> Given entries
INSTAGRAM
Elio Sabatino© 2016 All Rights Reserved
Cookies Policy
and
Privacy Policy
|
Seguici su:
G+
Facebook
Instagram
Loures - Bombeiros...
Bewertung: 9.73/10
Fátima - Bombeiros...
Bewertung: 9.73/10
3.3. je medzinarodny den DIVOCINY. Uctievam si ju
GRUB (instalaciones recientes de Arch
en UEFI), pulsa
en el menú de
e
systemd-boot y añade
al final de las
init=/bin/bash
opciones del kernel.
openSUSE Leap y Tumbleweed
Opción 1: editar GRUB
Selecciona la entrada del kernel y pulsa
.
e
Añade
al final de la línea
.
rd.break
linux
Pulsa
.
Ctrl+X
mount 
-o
...
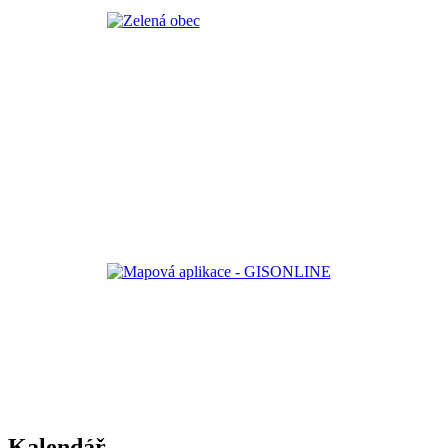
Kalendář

> Problem to solve
Figure out how many lines above hold "kernel", then give that number alone.

> Output of the task
2